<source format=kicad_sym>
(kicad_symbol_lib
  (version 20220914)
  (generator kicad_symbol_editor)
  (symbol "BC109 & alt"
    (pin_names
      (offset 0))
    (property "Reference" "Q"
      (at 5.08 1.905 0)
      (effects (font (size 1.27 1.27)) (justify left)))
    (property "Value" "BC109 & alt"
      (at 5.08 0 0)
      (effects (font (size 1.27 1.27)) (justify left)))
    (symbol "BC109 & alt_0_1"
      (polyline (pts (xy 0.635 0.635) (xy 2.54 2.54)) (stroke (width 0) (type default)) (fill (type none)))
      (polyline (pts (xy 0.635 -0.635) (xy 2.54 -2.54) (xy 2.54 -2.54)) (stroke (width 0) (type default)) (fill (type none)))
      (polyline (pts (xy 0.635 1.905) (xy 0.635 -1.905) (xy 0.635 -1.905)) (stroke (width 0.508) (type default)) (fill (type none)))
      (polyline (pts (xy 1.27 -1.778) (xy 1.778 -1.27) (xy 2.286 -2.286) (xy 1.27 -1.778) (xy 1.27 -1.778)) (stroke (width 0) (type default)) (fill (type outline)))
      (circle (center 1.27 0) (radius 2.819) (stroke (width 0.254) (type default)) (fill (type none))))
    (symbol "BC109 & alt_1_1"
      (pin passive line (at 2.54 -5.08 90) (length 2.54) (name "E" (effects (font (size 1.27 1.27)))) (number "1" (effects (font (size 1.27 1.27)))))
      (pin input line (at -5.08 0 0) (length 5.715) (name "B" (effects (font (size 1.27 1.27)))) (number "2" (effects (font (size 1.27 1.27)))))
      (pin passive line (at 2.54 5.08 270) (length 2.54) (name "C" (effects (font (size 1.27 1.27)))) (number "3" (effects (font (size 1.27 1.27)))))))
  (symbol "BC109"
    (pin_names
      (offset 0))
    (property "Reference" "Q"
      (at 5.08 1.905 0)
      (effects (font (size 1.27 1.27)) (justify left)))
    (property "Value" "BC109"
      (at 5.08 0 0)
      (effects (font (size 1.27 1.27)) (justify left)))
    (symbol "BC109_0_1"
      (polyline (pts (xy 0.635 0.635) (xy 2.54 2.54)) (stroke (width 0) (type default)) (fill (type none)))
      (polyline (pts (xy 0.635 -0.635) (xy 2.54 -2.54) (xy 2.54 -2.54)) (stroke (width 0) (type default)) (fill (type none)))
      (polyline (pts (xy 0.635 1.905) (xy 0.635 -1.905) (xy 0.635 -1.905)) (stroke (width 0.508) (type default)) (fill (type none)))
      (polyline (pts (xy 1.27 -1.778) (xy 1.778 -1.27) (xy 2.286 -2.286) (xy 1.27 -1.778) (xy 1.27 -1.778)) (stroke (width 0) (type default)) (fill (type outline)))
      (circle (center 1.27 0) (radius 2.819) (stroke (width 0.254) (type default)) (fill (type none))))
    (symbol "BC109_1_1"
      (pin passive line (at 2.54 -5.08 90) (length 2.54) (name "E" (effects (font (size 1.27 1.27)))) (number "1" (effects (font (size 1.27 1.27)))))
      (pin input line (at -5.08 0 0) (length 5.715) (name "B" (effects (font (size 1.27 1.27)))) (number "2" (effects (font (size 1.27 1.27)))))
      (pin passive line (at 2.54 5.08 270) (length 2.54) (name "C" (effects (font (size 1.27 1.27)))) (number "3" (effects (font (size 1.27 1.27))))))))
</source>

==

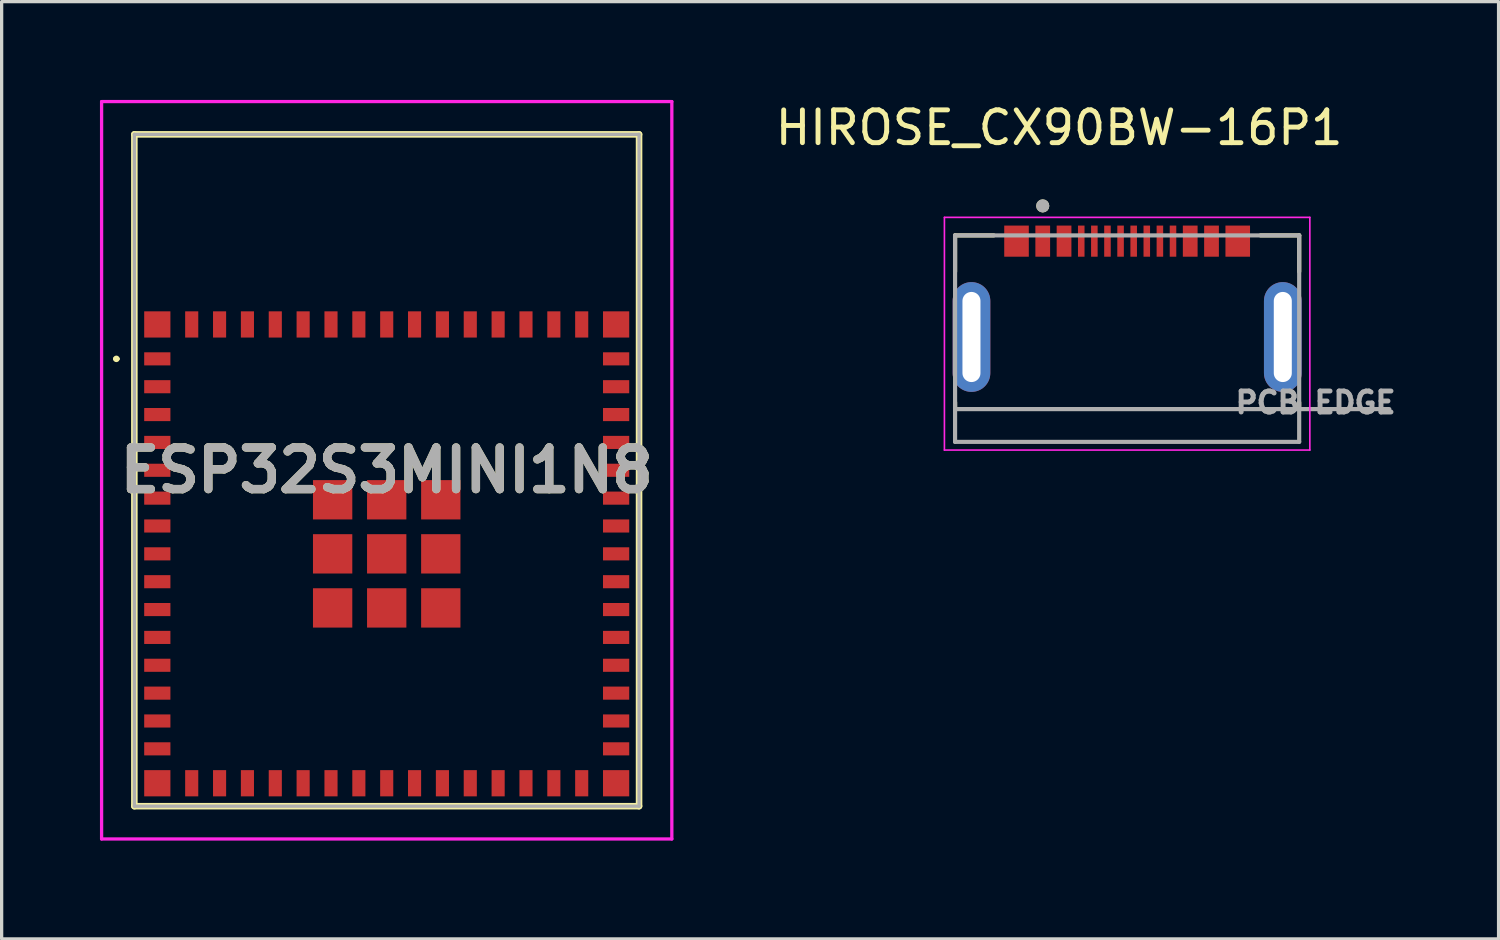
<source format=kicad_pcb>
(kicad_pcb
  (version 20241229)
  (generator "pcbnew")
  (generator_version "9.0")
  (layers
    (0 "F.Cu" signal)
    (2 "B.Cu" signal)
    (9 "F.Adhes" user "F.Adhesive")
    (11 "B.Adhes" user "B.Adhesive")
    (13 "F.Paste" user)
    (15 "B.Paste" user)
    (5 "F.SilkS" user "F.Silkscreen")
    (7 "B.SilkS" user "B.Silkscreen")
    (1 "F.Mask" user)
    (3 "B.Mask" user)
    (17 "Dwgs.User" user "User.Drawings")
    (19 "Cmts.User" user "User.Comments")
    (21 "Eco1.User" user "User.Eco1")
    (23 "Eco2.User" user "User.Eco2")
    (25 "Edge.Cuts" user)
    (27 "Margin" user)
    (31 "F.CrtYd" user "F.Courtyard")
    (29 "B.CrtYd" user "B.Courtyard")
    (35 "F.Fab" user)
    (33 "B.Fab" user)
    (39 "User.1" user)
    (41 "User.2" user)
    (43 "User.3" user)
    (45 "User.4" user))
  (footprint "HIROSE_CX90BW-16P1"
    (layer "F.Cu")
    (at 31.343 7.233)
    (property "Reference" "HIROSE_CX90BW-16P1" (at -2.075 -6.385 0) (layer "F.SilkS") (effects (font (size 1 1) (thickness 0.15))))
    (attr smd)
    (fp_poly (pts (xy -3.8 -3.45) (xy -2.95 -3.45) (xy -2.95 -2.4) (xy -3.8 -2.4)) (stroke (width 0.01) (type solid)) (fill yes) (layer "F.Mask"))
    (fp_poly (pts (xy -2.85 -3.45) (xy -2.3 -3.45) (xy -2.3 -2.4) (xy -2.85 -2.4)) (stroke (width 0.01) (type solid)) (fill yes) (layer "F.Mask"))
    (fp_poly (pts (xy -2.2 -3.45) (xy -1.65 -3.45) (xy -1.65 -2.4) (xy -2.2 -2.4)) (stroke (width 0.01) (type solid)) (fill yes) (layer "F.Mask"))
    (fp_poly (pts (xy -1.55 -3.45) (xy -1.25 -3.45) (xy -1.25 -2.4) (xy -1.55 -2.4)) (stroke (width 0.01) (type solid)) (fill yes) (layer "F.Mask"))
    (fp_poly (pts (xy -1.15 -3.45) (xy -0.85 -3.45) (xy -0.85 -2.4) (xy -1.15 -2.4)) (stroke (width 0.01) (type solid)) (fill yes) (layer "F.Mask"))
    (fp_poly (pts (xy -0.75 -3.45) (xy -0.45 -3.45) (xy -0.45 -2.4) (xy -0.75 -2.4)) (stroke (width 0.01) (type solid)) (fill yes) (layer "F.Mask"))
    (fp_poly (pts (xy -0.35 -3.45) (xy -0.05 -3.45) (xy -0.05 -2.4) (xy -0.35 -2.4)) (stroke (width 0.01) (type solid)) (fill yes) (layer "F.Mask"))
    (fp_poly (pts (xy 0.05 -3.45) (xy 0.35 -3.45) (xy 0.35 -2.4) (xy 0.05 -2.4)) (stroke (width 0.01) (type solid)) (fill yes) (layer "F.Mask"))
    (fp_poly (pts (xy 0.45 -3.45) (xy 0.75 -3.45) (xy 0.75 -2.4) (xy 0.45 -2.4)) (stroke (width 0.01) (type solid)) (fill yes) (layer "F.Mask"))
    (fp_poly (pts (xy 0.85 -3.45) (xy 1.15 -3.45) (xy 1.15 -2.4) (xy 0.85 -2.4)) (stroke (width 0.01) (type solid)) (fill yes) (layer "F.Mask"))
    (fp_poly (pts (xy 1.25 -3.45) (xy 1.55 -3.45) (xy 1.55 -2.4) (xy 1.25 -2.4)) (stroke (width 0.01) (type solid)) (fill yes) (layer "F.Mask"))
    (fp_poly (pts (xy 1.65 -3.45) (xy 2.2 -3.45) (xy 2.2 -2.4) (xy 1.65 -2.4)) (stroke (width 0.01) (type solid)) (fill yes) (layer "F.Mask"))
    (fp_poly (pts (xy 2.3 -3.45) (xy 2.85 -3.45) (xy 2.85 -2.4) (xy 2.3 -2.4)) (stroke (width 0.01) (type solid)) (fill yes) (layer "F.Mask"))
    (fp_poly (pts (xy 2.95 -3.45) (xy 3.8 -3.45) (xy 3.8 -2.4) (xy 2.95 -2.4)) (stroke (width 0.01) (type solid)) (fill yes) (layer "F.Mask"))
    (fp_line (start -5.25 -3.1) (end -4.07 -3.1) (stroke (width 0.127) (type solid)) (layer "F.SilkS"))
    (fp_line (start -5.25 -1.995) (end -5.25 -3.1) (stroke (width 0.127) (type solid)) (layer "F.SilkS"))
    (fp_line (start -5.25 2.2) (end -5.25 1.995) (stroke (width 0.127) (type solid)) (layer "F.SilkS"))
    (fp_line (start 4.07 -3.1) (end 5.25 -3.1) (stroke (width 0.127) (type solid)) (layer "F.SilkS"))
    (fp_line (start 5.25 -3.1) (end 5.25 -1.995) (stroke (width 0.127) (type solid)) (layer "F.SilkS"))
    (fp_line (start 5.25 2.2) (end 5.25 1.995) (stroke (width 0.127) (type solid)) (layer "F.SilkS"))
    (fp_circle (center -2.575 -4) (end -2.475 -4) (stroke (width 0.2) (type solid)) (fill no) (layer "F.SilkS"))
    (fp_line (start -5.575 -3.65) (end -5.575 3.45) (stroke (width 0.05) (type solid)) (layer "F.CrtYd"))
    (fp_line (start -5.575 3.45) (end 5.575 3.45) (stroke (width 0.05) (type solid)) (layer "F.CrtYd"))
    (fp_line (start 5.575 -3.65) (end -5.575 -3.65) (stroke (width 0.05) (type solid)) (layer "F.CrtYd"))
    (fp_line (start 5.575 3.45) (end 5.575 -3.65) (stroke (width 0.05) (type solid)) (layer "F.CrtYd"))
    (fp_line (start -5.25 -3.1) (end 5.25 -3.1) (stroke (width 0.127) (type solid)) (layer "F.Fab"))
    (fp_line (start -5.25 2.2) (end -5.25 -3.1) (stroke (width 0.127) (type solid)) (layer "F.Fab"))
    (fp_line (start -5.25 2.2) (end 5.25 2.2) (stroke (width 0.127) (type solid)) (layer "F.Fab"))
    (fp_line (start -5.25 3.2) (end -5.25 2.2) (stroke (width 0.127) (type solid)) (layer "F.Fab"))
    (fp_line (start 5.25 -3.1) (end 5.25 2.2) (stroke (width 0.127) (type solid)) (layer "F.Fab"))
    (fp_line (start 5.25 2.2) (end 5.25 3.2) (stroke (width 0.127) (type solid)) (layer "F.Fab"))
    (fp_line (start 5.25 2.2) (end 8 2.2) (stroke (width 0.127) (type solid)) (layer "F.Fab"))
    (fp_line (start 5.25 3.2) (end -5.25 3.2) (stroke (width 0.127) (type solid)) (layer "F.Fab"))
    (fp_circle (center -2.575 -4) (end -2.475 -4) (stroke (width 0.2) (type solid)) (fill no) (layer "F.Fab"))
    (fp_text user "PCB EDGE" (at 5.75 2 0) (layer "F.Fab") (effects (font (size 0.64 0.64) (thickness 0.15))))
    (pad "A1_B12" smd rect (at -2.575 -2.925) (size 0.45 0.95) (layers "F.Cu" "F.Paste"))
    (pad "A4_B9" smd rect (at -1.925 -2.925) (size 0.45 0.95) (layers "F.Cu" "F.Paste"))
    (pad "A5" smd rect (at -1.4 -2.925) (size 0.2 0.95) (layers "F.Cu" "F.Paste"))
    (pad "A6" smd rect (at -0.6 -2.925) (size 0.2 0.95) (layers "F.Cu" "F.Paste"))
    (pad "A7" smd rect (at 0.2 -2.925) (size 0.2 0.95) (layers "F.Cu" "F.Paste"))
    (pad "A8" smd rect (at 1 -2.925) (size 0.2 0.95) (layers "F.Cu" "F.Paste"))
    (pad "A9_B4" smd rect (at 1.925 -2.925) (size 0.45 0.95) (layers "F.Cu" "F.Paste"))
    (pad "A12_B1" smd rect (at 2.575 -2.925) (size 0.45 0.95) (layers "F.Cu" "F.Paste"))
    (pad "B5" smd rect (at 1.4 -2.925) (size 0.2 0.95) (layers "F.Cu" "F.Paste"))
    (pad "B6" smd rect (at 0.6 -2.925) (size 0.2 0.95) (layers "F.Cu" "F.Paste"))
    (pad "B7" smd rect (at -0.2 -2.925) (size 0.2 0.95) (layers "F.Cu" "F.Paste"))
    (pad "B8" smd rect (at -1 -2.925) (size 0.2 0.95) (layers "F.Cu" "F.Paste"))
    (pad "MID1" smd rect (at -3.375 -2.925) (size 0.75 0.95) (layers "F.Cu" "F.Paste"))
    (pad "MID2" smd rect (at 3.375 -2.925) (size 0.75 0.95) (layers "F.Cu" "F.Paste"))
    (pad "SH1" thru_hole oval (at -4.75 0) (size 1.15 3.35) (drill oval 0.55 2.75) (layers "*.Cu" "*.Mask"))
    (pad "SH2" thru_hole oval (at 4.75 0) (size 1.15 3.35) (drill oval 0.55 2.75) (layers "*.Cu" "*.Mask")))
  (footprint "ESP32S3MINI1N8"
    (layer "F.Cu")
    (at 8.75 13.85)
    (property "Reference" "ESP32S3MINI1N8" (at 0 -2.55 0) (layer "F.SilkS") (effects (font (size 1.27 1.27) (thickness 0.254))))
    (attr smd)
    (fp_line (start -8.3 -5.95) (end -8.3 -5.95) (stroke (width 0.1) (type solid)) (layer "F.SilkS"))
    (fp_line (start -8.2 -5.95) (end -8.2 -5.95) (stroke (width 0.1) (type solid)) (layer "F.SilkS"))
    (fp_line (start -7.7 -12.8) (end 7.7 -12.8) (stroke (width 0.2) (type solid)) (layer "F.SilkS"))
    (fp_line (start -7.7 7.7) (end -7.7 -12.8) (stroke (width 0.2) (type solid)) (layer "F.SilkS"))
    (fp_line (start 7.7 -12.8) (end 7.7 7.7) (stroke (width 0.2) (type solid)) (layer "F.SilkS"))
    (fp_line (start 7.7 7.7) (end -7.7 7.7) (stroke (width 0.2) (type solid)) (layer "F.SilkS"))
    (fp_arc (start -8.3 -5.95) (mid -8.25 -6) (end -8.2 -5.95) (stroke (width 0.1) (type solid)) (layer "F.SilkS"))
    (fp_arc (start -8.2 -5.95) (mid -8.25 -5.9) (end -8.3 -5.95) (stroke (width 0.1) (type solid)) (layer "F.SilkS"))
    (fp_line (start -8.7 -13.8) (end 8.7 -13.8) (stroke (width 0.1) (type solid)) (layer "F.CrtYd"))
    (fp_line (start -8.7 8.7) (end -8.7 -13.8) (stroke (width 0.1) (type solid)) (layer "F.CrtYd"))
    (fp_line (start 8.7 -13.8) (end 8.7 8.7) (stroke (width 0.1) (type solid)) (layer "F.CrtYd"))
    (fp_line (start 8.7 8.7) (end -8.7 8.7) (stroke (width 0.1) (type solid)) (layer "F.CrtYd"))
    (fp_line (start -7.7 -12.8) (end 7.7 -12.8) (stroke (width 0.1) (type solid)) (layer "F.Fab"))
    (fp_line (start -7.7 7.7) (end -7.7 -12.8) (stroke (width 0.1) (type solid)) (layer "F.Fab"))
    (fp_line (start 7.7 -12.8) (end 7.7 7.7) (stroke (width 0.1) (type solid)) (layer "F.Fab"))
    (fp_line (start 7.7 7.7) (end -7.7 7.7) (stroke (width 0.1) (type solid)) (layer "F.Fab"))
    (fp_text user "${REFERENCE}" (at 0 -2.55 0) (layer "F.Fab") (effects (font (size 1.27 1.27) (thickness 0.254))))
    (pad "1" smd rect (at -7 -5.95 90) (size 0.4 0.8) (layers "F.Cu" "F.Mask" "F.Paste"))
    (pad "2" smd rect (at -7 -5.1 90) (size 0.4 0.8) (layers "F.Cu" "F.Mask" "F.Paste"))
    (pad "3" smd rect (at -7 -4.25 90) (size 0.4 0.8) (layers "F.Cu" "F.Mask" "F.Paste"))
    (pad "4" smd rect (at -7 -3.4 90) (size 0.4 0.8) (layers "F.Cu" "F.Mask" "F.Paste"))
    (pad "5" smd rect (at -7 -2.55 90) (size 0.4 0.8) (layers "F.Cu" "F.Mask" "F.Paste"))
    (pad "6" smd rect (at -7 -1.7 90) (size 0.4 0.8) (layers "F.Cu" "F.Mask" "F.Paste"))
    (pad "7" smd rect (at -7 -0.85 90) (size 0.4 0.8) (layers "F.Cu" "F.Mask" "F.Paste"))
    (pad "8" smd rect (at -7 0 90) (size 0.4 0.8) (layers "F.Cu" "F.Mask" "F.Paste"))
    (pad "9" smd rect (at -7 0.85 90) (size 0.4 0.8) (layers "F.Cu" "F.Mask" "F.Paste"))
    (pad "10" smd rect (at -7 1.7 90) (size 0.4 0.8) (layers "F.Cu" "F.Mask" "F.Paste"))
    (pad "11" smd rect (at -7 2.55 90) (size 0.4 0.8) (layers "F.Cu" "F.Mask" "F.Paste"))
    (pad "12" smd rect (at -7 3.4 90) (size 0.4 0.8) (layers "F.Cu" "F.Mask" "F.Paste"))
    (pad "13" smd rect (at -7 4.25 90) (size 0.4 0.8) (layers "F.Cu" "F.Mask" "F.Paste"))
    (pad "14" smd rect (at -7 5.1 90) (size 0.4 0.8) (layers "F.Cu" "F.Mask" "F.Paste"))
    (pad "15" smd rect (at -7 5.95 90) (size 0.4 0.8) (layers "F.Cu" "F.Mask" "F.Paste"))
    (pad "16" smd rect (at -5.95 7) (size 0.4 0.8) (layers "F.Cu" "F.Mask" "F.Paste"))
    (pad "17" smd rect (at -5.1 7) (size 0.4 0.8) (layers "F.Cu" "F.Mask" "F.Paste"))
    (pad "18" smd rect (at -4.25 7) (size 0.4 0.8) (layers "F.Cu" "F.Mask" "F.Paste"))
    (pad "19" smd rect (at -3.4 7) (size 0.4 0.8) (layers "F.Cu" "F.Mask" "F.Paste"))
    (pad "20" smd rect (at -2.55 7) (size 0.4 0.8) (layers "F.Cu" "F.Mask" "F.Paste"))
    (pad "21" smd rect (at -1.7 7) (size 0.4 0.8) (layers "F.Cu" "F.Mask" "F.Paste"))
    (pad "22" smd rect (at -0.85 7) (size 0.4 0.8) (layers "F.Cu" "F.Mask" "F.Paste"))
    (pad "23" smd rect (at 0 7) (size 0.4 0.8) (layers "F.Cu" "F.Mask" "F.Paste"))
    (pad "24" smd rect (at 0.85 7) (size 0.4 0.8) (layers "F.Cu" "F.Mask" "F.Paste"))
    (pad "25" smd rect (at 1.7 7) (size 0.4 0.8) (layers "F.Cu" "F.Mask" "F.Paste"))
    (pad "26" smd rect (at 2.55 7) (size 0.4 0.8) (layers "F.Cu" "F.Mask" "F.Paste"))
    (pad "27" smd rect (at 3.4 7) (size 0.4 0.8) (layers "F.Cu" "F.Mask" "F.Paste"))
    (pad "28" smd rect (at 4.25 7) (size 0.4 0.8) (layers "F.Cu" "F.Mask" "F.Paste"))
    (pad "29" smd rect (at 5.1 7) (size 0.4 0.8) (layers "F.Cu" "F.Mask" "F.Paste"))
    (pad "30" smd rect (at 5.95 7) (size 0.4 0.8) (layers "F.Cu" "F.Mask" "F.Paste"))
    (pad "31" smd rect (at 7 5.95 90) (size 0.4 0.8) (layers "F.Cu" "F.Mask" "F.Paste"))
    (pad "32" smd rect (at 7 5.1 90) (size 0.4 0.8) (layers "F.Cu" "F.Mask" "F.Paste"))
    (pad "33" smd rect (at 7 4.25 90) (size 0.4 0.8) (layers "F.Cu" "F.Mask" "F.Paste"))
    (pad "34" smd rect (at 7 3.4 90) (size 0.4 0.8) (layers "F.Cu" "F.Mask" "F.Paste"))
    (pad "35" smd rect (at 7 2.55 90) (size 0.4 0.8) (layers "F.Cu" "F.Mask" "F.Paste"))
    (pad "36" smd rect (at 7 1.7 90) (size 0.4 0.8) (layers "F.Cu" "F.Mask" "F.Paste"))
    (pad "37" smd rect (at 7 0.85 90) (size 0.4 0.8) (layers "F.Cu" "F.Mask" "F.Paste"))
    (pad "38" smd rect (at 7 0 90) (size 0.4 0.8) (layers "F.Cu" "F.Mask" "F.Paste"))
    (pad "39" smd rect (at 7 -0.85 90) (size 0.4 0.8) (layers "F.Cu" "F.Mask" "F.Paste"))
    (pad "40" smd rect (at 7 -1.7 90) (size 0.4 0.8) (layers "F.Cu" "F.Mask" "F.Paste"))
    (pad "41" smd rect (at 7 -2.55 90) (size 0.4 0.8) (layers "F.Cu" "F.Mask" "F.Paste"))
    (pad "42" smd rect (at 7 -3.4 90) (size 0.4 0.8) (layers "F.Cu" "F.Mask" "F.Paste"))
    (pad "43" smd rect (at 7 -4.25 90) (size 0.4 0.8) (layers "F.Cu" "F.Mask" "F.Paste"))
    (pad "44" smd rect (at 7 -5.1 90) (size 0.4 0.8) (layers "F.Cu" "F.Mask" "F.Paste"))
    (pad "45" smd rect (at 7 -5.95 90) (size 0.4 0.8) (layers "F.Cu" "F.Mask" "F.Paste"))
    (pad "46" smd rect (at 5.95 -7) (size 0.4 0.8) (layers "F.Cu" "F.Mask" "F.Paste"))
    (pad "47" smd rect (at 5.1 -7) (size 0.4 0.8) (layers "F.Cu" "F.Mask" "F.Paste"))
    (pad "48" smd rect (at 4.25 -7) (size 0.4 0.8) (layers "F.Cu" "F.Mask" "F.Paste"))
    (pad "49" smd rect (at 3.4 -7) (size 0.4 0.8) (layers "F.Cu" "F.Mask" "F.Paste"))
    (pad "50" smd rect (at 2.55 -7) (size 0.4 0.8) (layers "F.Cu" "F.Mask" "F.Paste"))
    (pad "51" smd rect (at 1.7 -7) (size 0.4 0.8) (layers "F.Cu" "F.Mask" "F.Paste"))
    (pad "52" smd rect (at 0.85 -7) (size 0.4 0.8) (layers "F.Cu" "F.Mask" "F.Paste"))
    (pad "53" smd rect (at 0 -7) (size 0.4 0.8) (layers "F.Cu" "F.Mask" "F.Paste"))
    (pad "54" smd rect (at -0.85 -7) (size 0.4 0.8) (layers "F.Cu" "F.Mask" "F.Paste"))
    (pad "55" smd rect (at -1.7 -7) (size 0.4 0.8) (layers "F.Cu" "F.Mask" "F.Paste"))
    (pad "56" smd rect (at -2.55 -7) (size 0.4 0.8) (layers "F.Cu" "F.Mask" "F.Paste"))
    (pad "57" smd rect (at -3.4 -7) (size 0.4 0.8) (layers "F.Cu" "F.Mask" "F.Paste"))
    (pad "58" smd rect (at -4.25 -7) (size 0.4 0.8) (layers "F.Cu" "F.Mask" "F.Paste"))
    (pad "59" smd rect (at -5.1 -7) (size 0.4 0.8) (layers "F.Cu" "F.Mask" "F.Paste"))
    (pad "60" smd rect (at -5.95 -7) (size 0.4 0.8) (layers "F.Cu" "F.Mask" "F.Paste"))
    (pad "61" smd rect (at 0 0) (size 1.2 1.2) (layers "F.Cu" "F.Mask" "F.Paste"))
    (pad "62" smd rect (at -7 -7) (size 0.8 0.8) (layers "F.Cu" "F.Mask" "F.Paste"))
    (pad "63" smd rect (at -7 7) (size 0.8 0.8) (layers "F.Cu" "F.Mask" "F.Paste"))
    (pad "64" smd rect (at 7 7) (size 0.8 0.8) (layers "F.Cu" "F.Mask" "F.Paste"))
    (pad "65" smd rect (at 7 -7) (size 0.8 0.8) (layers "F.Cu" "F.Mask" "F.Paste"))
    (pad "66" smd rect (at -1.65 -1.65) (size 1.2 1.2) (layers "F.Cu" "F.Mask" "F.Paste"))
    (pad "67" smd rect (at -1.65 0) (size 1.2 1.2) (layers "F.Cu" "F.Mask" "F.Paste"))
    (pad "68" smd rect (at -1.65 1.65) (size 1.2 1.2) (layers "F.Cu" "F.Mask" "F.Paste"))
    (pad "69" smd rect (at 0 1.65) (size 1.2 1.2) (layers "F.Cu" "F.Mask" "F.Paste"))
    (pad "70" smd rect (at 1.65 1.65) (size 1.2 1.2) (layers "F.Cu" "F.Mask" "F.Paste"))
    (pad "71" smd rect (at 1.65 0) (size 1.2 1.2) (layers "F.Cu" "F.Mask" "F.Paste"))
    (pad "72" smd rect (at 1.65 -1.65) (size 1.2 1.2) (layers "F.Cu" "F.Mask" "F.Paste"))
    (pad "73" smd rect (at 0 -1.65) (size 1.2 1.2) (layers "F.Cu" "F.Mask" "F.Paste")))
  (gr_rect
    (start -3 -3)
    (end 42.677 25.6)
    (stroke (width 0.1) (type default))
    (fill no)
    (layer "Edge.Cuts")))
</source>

**Your task**.
Say only the number of lines above holding "oval".

**Answer box**.
2